MCGILL: Different Styles, Similar Numbers for Penava, Whiteside
The Word on the Herd
By Chuck McGill
These days, the Marshall University men’s basketball program has a reputation for offense. There’s the “Danalytics” style, which has led to consecutive years of the Herd setting the program record for points scored and 3-pointers made in a single season.
There are jokes about the D’Antonis and defense, but Marshall’s coach gets, well, defensive about that. The twist is that Dan D’Antoni, the energetic coach with an up-tempo offense, might be in charge of Shot Block U.
“Who says we can’t play defense?” D’Antoni said Friday morning before Marshall (6-3) traveled to play Toledo (5-3), Saturday, at 7 p.m.
Marshall’s Ajdin Penava, a junior forward, is No. 2 nationally in blocked shots with 38. He is averaging 4.22 through nine games this season, which might not be stunning to the Herd head coach or the player, but it is significant.
See, in 2009-10, Marshall had Hassan Whiteside, who has developed into an NBA star. Whiteside shattered shot-blocking records during his one season at Marshall, swatting 182 in 34 games – a school-record average of 5.35. That is, obviously, well ahead of Penava’s production this season, but it means Marshall could be in elite company by the end of this season.
In the past 10 years of major college basketball, only one program has produced two different players who averaged 4.0 or more blocks per game: Kentucky. Anthony Davis averaged 4.62 blocks per game in 2011-12, leading the nation. Nerlens Noel, another pro, averaged 4.42 in 2012-13, also leading the nation. With Whiteside and Penava, the Herd could join the Wildcats.
Penava is turning away shots at a career high rate, but he is piling up the rejections at 6 feet, 9 inches tall. Whiteside is 7-0 with a wingspan of 8 feet. Davis is 6-11. Noel is 6-10.
“Timing and length,” D’Antoni said. “He has the physical attributes because he has length. The other is timing. He’s smart and knows how to position himself. It’s timing and knowing how to do it without fouling.”
The Whiteside-Penava comparisons are not a reach. Whiteside was a freshman when he etched his name into the record books, but he was 20 years old at the start of the 2009-10 season. Penava is 20 now.
“I thought I would be playing like this my freshman year, but I wasn’t mentally or body-wise mature enough,” Penava said. “I always knew I had it in me, it was just a matter of time before it comes to the surface and I start showing it. I have so much freedom and Coach Dan lets me play my game.”
Through nine games, Penava has 153 points, 86 rebounds and 38 blocks. Whiteside had 112 points, 82 rebounds and 47 blocks through the first nine games of 2009-10. Penava has five double-doubles this season; Whiteside had five through his first nine games.
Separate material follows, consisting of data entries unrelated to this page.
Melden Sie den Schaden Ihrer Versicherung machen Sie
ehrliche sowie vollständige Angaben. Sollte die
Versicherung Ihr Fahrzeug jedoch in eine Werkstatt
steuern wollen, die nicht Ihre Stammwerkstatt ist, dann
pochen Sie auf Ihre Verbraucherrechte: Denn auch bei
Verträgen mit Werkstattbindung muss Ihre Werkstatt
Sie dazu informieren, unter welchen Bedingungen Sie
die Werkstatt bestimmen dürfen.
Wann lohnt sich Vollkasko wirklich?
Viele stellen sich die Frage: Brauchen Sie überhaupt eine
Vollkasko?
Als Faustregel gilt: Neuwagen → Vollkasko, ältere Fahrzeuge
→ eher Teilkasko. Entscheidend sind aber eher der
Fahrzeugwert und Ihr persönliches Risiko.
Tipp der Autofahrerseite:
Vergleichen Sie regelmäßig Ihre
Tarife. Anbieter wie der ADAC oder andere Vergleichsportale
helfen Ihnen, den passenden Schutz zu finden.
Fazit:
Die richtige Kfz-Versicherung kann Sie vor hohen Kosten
The numbers match, but not the style of play.
“Ajdin reminds me a little bit of Kevin Durant on defense,” D’Antoni said. “He used to try and guard it down low all of the time, but now he’s waiting for them to go up and he’s playing them up here instead of down there. That took him a while to figure out because he had been a guard. He was playing defense below the waist, but now he plays defense above the shoulders.”
Penava, who is from Sarajevo, Bosnia and Herzegovina, said Durant is who he tries to emulate.
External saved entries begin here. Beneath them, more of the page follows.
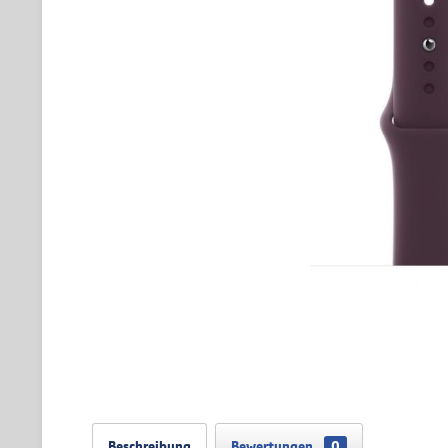
Beschreibung
Bewertungen
0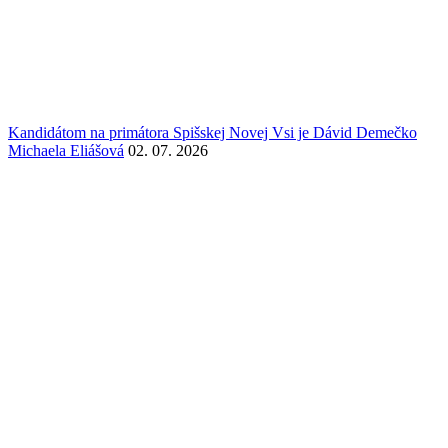
Kandidátom na primátora Spišskej Novej Vsi je Dávid Demečko
Michaela Eliášová
02. 07. 2026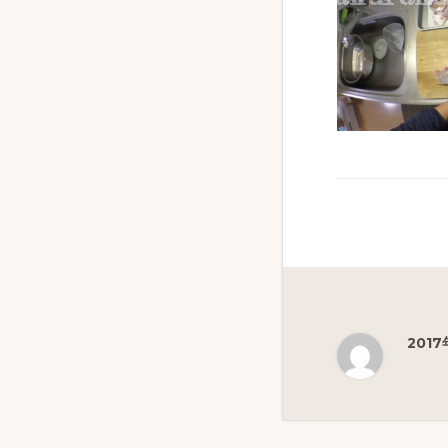
ず
幅
広
く
釣
り
を
紹
介
し
ま
2017
す
Reade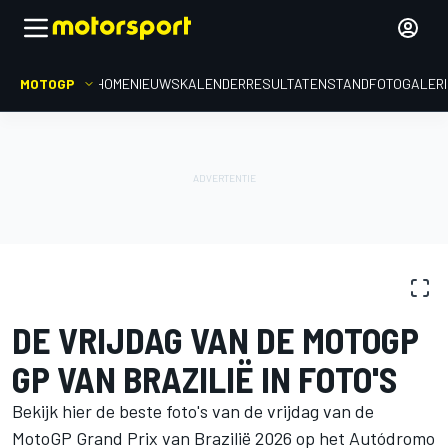
MOTOGP
HOME
NIEUWS
KALENDER
RESULTATEN
STAND
FOTOGALER
FOTOGALERIJ
MotoGP
GP van Brazilië
DE VRIJDAG VAN DE MOTOGP
GP VAN BRAZILIË IN FOTO'S
Bekijk hier de beste foto's van de vrijdag van de
MotoGP Grand Prix van Brazilië 2026 op het Autódromo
“We have the same type of blocks,” Penava said. “We’re not going to get the ball at the top of the backboard. It takes anticipation.”
Penava is averaging 4.75 blocks per game since the season opener. After not blocking a shot against Tennessee-Martin on Nov. 10, Penava has blocked at least five shots in five of eight games, including nine in Tuesday’s win against Chattanooga. Penava barely missed a triple-double with 10 points, nine rebounds and nine blocks.
Whiteside had three triple-doubles with points, rebounds and blocks in his 34-game Marshall career.
“I watched some of his games at Marshall,” Penava said of Whiteside. “I know what he did and how he did it. He’s much bigger than me and I know my blocks are going to be different than his. It’s crazy to think I almost had a triple-double with blocks and no one has done that here since him.”
Penava has come a long way since he first picked up a basketball as a kid, when he was too small and too weak to even get the ball to the rim. Penava loved soccer, but his parents wanted him to find an indoor sport to keep him out of the harsh winter weather. Penava gave hoops a try, and he was hooked.
“I don’t remember missing a practice even when I’m sick,” Penava said. “It’s the best part of my day when I get to play basketball.”
He never had significant spurts in height, steadily growing through the years. He added bulk, from 180 pounds as a freshman at Marshall to the 220 pounds he is today. Plus, he has increased his confidence on the court.
“My mom always told me that basketball is about the mind,” Penava said. “I feel like from my freshman year, my mind has changed a lot. I have started playing more aggressively and being mentally aggressive.”
The rest of Penava’s game has been about steady growth, too.
“Blocking shots, it comes naturally,” he said. “I’ve always had a feel for it.”